Cairo (Jan. 16)
The trial of the two Palestinian Jews being tried for the assassination of Lord Moyne was prolonged today when the prosecution, in an attempt to obtain the death penalty for both defendants, moved that Ephraim Ben Zuri be held equally responsible with Eliahu Khakim for the murder of Moyne.
The original indictment charged Khakim with killing Moyne, and acting as an accessory in the murder of his chauffeur, and charged Ben Zuri with murdering the chauffeur and being an accessory in the death of Moyne. Since it has been agreed in court that the shooting of the chauffeur was unpremeditated, there was a possibility that even if Khakim was condemned to death, Ben Zuri would escape with a lighter sentence. The prosecutor based his request for a change in the indictment on the fact that both have admitted that they came to Egypt for the purpose of killing Moyne.
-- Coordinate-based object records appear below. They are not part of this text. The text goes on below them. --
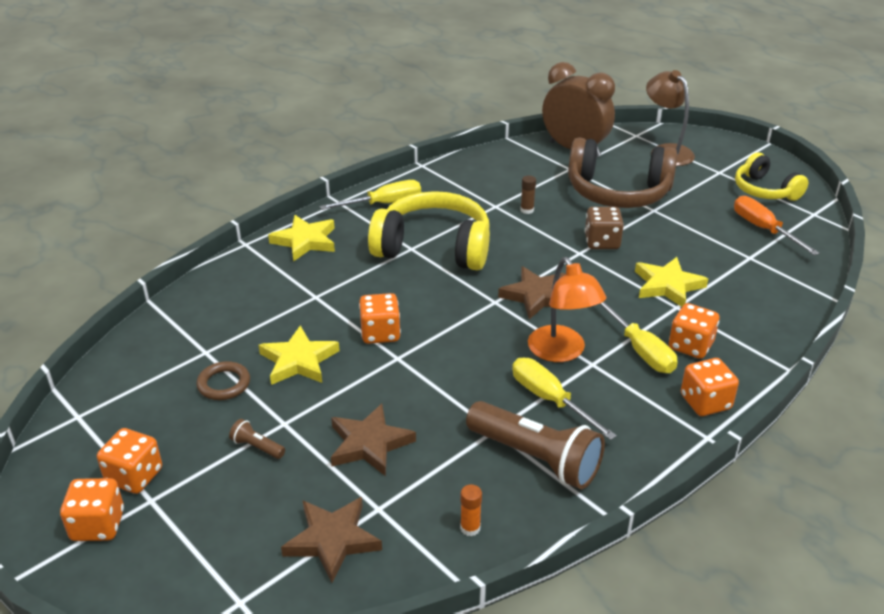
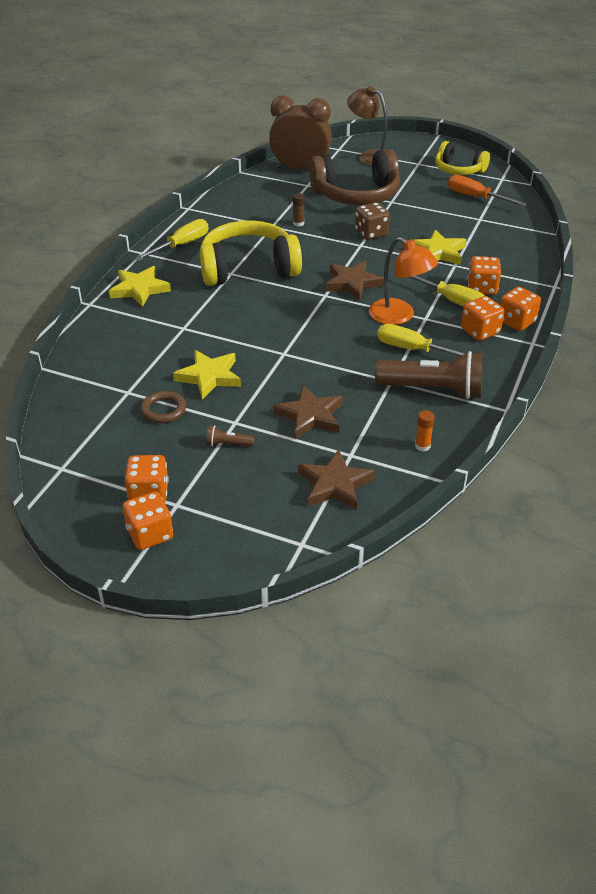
camera: 25 degrees left, 5 degrees up
orange dice [359,293,401,344] -> orange dice moved to [461,296,505,341]

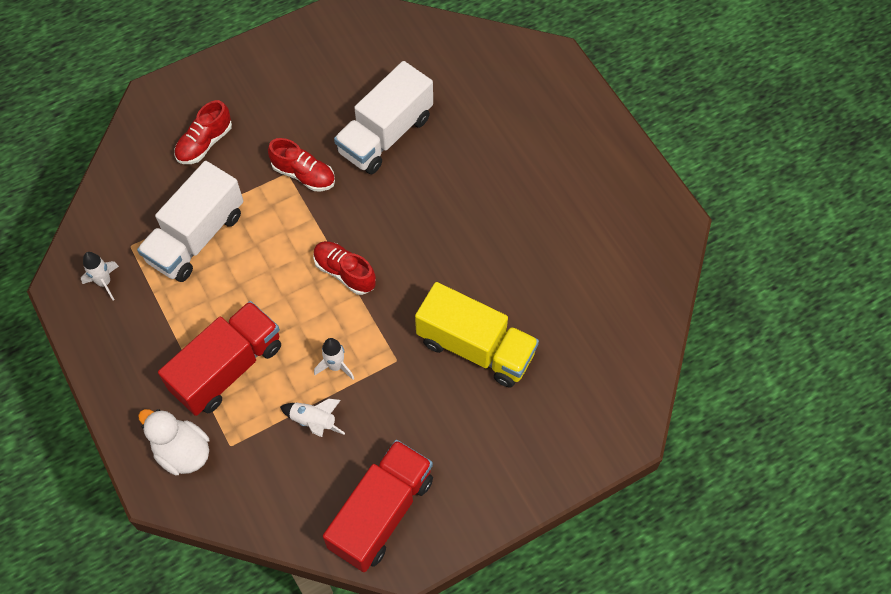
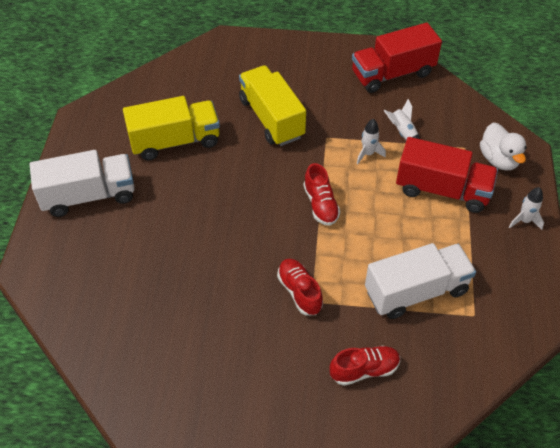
camera: 145 degrees left, 10 degrees down
white rocket [81,252,119,300] -> white rocket moved to [509,187,544,230]
red truck [158,301,281,416] -> red truck turned 150 degrees counterclockwise [396,137,498,213]
white truck [334,61,433,174] -> white truck moved to [30,150,135,217]
none -> yellow truck [123,96,220,160]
At the request of defense counsel Hassan Hosni, the court granted an adjournment until tomorrow to give the defense an opportunity to prepare new arguments based on the altered indictment. At the same time, the court named a doctor to examine Khakim in an effort to determine whether or not he is over 18, a point on which the defense and prosecution disagree. If Khakim were proven to be younger than 18, he could not, under Egyptian law, be sentenced to death.
Prior to adjournment, the prosecutor, replying to previous arguments by Abdel Fattah el Said Bey, one of the defense attorneys, said that the acquittal of David Frankfurter, who murdered the Nazi agent Gustioff in Switzerland, and of Sholom Schwarzbard, who assassinated the anti-Semitic leader Petlura in Paris, could not be considered by the court since all the facts are not available to it. He pointed out that political assassins have been sentenced to death in the past by Egyptian courts, and asserted that the Egyptian criminal code does not provide for any specific punishment for political offenses.